The kneeling man bowed his handsome head, and fetched a deep sigh.
“If in the past I had better understood another trade, I should not now be reduced to following this one.”
She urged him now to rise, hereafter the entertainment between them was very brief on that first occasion. He departed upon a promise to come soon again, and the undertaking on her side to procure for his shop the patronage of the convent.
Thereafter it became his custom to attend the morning Mass celebrated by Frey Miguel in the convent chapel—which was open to the public—and afterwards to seek the friar in the sacristy and accompany him thence to the convent parlour, where the Princess waited, usually with one or another of her attendant nuns. These daily interviews were brief at first, but gradually they lengthened until they came to consume the hours to dinner-time, and presently even that did not suffice, and Sebastian must come again later in the day.
And as the interviews increased and lengthened, so they grew also in intimacy between the royal pair, and plans for Sebastian’s future came to be discussed. She urged him to proclaim himself. His penance had been overlong already for what was really no fault at all, since it is the heart rather than the deed that Heaven judges, and his heart had been pure, his intention in making war upon the Infidel loftily pious.
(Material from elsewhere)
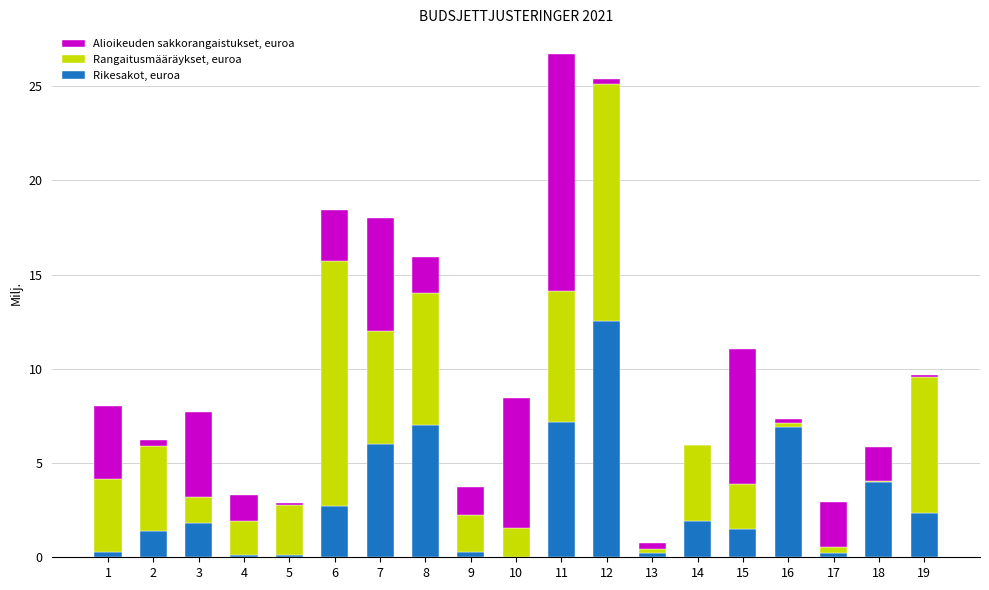

True or false: Rikesakot, euroa has a value of 8.1 at 7.

False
Diffidently he admitted that it might be so, but both he and Frey Miguel were of opinion that it would be wiser now to await the death of Philip II., which, considering his years and infirmities, could not be long delayed. Out of jealousy for his possessions, King Philip might oppose Sebastian’s claims.
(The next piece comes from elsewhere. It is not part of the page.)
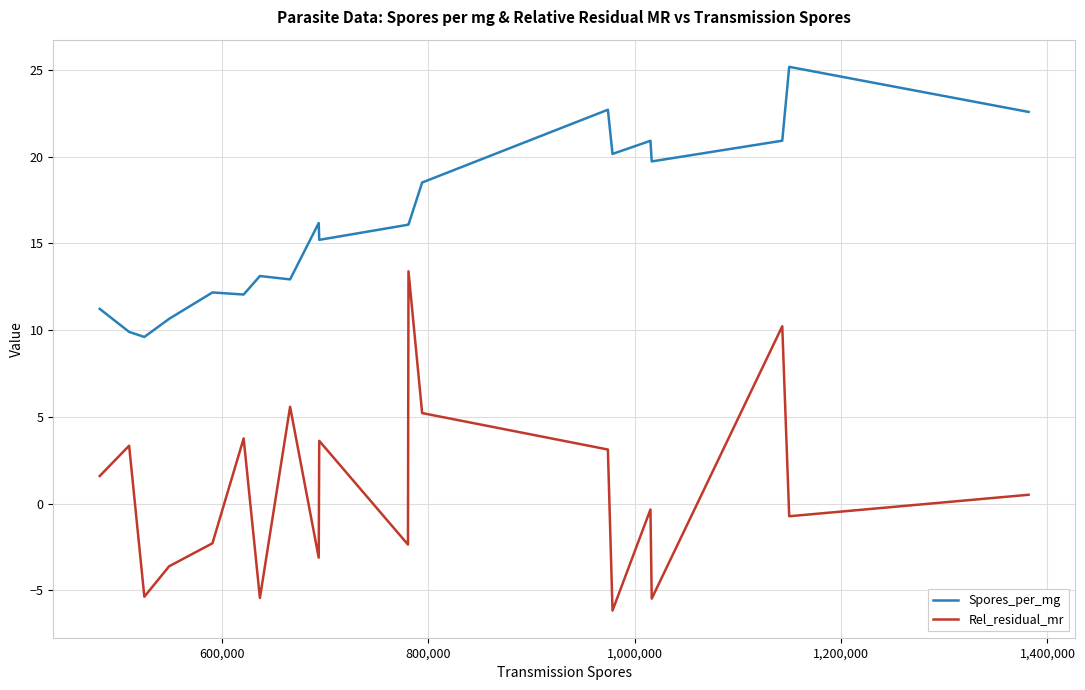

What is the maximum value for Rel_residual_mr?

13.4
Meanwhile these daily visits of Espinosa’s, and the long hours he spent in Anne’s company gave, as was inevitable, rise to scandal, within and without the convent. She was a nun professed, interdicted from seeing any man but her confessor other than through the parlour grating, and even then not at such length or with such constancy as this. The intimacy between them—fostered and furthered by Frey Miguel—had so ripened in a few weeks that Anne was justified in looking upon him as her saviour from the living tomb to which she had been condemned, in hoping that he would restore her to the life and liberty for which she had ever yearned by taking her to Queen when his time came to claim his own. What if she was a nun professed? Her profession had been against her will, preceded by only one year of novitiate, and she was still within the five probationary years prescribed. Therefore, in her view, her vows were revocable.
But this was a matter beyond the general consideration or knowledge, and so the scandal grew. Within the convent there was none bold enough, considering Anne’s royal rank, to offer remonstrance or advice, particularly too, considering that her behaviour had the sanction of Frey Miguel, the convent’s spiritual adviser. But from without, from the Provincial of the Order of St. Augustine, came at last a letter to Anne, respectfully stern in tone, to inform her that the numerous visits she received from a pastry-cook were giving rise to talk, for which it would be wise to cease to give occasion. That recommendation scorched her proud, sensitive soul with shame. She sent her servant Roderos at once to fetch Frey Miguel, and placed the letter in his hands.
The friar’s dark eyes scanned it and grew troubled.